From the start, we need to clearly find out the definition of a corporate, in order to clear the fog that surrounds who a “corporate guy” is. Then, we will try and find out the fuss some women have with the so called “corporates”.
According to the Cambridge International dictionary of English, the definition of corporate is, “relating to a large company”. Now, a friend of mine who takes himself as one of the corporates of Kampala, decided to help me with the “street version” of what a corporate guy is, that is; Someone who works for a leading tax paying company, sometimes drives a company car, and tends to wear shirts with the company logo on “dress down Friday’s”, and avoids the kabiriti’s like the plague, preferring blackberries and other sophisticated phones.
So having sorted that one out, why do women fuss over these men?
Who are these men anyway and what do they have that attracts the female species, and can any average Joe become a corporate too?
For one to graduate to a corporate, one has to work for a “big” company, normally hang out in the hip bars for a drink, say Zone 7 (not “Mama Fina’s” at Kamokya), cruise a decent car-which is usually got thanks to a car loan from the company (but the women don’t know that!), always appear intelligent in public, discuss the land question of Zimbabwe, and when it comes to who he hangs out with, its with his fellow “corporates” from other companies who discuss about the free booze at the next Goat Race. So why the fuss with this kind of human species?
Tracy, a bank teller of Barclays Bank, tells me it’s all about the image that these men portray. She says, “If you see someone who works for a renowned company, immediately you think this person is wealthy and intelligent.” But when I pointed out that the average businessman who sells tiles is actually far more wealthy than these corporates, and that if you engaged him in some kind of current affairs talk, he at least will know a thing or two about what is going on in the world.

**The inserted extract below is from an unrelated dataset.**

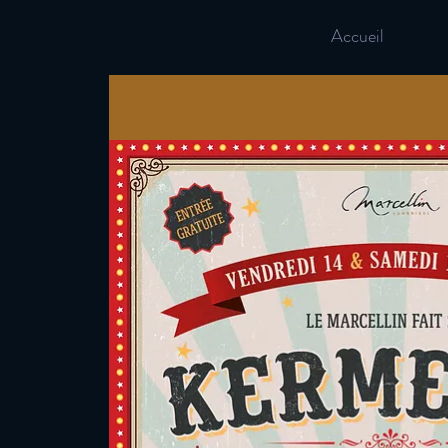
Accueil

But if its image that attracts some of these women, then they are falling for a lie, because a company car, and all the perks that come with working for a popular bank for instance, do not define the person, but rather the company. In other words, you are falling for the company car, not the person, and that is what frustrates some of the so called “corporates.”
Henry who works for a beer company claims he has failed to find someone who wants him for him and not because he works for a leading beer company. He says, “Very many times, girls come up to me and the very first thing they ask is where you work, like where I work defines who I’m, and when I lie that I’m a trader in Kikubo, they seem disinterested, until I tell them that I work for a beer company, then their eyes glow!” Henry says he is feed up with how myopic some women can be, but if it gets him the girls, so be it!

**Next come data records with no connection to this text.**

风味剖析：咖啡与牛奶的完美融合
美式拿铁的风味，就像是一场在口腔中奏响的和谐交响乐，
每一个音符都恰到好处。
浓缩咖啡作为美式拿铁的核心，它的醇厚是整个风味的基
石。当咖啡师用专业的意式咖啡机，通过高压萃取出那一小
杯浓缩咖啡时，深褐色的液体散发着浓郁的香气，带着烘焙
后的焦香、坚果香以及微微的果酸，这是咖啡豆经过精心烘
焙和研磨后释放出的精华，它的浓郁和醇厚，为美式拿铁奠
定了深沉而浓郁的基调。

Please get over the company cars, the sexy sounding titles (assistant sales manager of blah, blah…), the blackberries, and the free invites to company parties, not to mention the free tickets to concert shows. And at least get to know the person, what they are all about, other than jumping up in excitement like a headless chicken at the mere fact that he mentions he works for the telecommunication company that has bill boards all over the country.